Fair Value of Financial Instruments
Financial Accounting Standards Board ("FASB") guidance on fair value measurements and disclosures defines fair value for GAAP and establishes a framework for measuring fair value as well as a fair value hierarchy based on the quality and nature of inputs used to measure fair value. The term "fair value" in these combined financial statements is defined in accordance with GAAP. The hierarchy gives the highest priority to unadjusted quoted prices in active markets for identical assets or liabilities (Level 1 measurements) and the lowest priority to unobservable inputs (Level 3 measurements). The three levels of the fair value hierarchy are as follows:
Level 1 Inputs reflect unadjusted quoted prices in active markets for identical assets or liabilities that the Company has the ability to access at the measurement date;
Level 2 Inputs represent other than quoted prices that are observable for the asset or liability either directly or indirectly, including inputs in markets that are not considered to be active; and
Level 3 Inputs are those that are unobservable.
The carrying value of the Company's cash and cash equivalents, hotel receivables, accounts payable and accrued expenses approximate fair value because of the relatively short maturities of these instruments. The Company is not required to carry any other assets or liabilities at fair value on a recurring basis.
Investment in hotel property, net
The Company allocates the purchase prices of hotel properties acquired through an asset acquisition based on the fair value of the acquired real estate, furniture, fixtures and equipment, identifiable intangible assets and assumed liabilities. In making estimates of fair value for purposes of allocating the purchase price, the Company utilizes a number of sources of information that are obtained in connection with the acquisition of a hotel property, including valuations performed by independent third parties and information obtained about each hotel property resulting from pre acquisition due diligence. Hotel property acquisition costs are capitalized and amortized over the appropriate useful life.

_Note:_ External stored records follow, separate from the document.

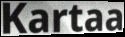
Kartaa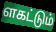
ளகட்டும்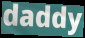
daddy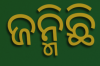
ଜନ୍ମିଛିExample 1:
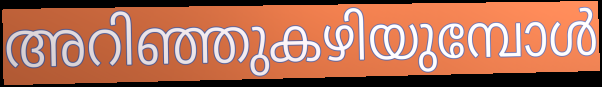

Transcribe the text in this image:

അറിഞ്ഞുകഴിയുമ്പോൾ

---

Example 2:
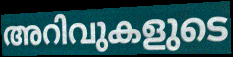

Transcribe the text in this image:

അറിവുകളുടെ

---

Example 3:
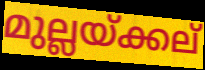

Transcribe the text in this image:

മുല്ലയ്ക്കല്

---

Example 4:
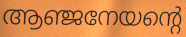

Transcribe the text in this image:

ആഞ്ജനേയന്റെ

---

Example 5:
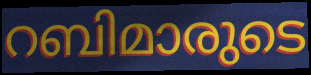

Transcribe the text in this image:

റബിമാരുടെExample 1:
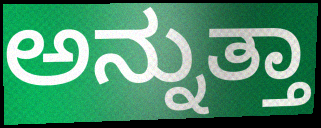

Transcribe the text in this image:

ಅನ್ನುತ್ತಾ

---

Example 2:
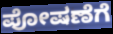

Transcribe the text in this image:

ಪೋಷಣೆಗೆ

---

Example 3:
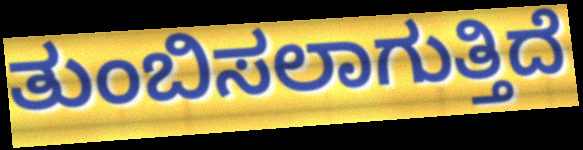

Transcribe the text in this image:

ತುಂಬಿಸಲಾಗುತ್ತಿದೆ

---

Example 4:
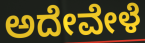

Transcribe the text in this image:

ಅದೇವೇಳೆ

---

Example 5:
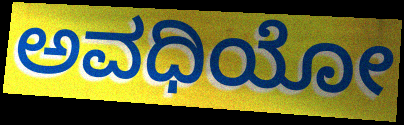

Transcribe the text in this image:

ಅವಧಿಯೋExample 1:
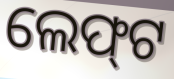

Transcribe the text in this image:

ଲେଫ୍‌ଟ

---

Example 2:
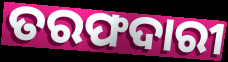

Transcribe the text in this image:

ତରଫଦାରୀ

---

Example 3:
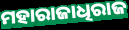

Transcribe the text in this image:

ମହାରାଜାଧିରାଜ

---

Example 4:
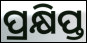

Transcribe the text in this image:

ପ୍ରକ୍ଷିପ୍ତ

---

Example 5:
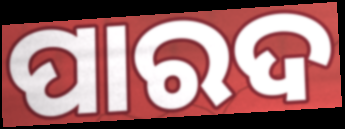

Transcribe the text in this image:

ପାରଦ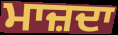
ਮਾਜ਼ਦਾ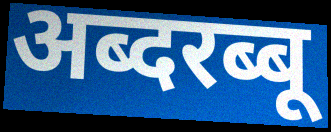
अब्दरब्बूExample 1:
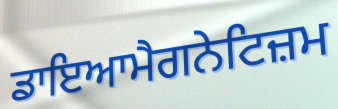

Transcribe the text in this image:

ਡਾਇਆਮੈਗਨੇਟਿਜ਼ਮ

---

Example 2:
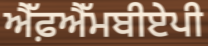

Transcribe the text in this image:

ਐੱਫ਼ਐੱਮਬੀਏਪੀ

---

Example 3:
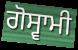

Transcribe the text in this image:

ਗੋਸ੍ਵਾਮੀ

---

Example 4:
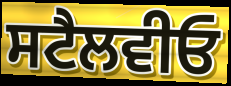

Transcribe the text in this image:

ਸਟੈਲਵੀਓ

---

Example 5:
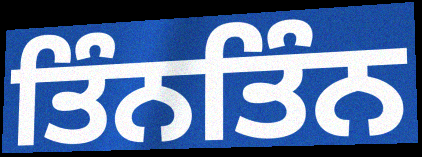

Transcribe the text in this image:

ਤਿੰਨਤਿੰਨ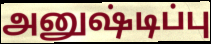
அனுஷ்டிப்புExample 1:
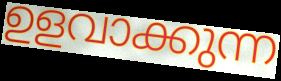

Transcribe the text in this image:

ഉളവാക്കുന്ന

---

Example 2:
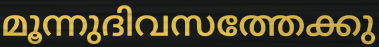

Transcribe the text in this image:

മൂന്നുദിവസത്തേക്കു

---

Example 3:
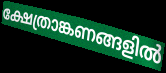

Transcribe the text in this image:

ക്ഷേത്രാങ്കണങ്ങളിൽ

The Company's investments in hotel properties are carried at cost and are depreciated using the straight-line method over the estimated useful lives of the assets, generally 39 years for buildings, 15 years for land improvements, 5 to 15 years for building improvements and three to five years for furniture, fixtures and equipment. Renovations and replacements at the hotel properties that improve or extend the life of the assets are capitalized and depreciated over their useful lives, while repairs and maintenance are expensed as incurred. Upon the sale or retirement of property and equipment, the cost and related accumulated depreciation are removed from the Company's accounts, and any resulting gain or loss is recognized in the combined statement of operations.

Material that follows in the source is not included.